5. Have a Backup Plan
No matter how perfect your shopping lists are, no matter how meticulous your spreadsheets look, no matter how nutritionally perfect your meals are…you will mess up at some point.
Maybe you’ll forget to buy something you need, or maybe you’ll buy something but it’ll turn out to be bad (rotten coconut, moldy carton of strawberries…). Maybe you’ll make something but end up hating it. Maybe your plans to go out for dinner will fall through and you’ll need a substitute meal in a hurry.
Whatever it is, eventually you will need a backup plan. So have one! Always have ingredients for at least one more meal than you plan to make – the easiest way to do this is to stash some extra frozen vegetables and canned or frozen meat. Then you can whip up a quick chili or stir-fry without too much fuss.
6. Make a List of Favorite Meals
This is especially true if you’re cooking for kids (or anyone who acts like a kid when it comes to food). If you have a master list of recipes everyone likes, you’ll have a great start when it comes to planning your meals for each week.
7. Set Aside Time to Plan
It’s part of human nature to prioritize the short term. Even though we know that half an hour of planning now will save hours of pain later, we still put it off or find excuses not to make time for it.

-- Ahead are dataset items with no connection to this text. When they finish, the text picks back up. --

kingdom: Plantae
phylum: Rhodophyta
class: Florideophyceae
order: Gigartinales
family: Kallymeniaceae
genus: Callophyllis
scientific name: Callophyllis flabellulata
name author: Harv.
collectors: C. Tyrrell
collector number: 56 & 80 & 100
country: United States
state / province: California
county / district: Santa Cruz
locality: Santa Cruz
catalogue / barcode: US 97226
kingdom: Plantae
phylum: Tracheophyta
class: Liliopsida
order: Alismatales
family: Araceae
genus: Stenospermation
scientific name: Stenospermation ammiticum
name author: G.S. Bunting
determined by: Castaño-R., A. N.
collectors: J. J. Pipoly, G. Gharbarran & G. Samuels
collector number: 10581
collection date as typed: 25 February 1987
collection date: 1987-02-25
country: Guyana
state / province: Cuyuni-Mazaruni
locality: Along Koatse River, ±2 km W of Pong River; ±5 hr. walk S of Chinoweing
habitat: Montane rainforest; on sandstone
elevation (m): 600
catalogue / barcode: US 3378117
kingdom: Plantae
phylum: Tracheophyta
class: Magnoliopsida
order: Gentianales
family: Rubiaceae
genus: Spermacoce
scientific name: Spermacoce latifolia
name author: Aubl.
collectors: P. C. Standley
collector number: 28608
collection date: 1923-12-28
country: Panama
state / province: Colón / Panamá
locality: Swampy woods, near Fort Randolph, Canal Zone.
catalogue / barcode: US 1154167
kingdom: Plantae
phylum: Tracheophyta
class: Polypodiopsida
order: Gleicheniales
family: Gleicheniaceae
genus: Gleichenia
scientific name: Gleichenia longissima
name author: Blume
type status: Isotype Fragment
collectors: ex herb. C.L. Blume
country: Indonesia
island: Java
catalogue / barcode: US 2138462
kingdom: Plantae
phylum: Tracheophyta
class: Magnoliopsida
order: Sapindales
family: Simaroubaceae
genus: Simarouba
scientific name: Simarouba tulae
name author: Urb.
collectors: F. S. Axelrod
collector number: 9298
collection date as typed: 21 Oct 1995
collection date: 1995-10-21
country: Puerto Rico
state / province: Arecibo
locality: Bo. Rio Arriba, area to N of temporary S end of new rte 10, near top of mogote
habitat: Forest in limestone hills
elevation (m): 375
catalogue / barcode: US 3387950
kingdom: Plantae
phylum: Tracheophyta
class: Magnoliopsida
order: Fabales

Avoid this by penciling in “meal planning” with everything else you have to do. Set aside a few minutes to sit down and get it done (preferably the day before you shop, so you have time for all those “oh no, I forgot about the ___________” moments to happen before you’re home with the groceries).
8. Make your Shopping List at the Same Time
You can’t cook all those meals if you don’t have the ingredients for them. The easiest way to make sure everything gets onto your shopping list is to write it all down as you put the meals on your calendar. Alternately, you could use an app or an online list – there are plenty out there, and some of them come with neat features like sharing (so anyone in the family can edit them).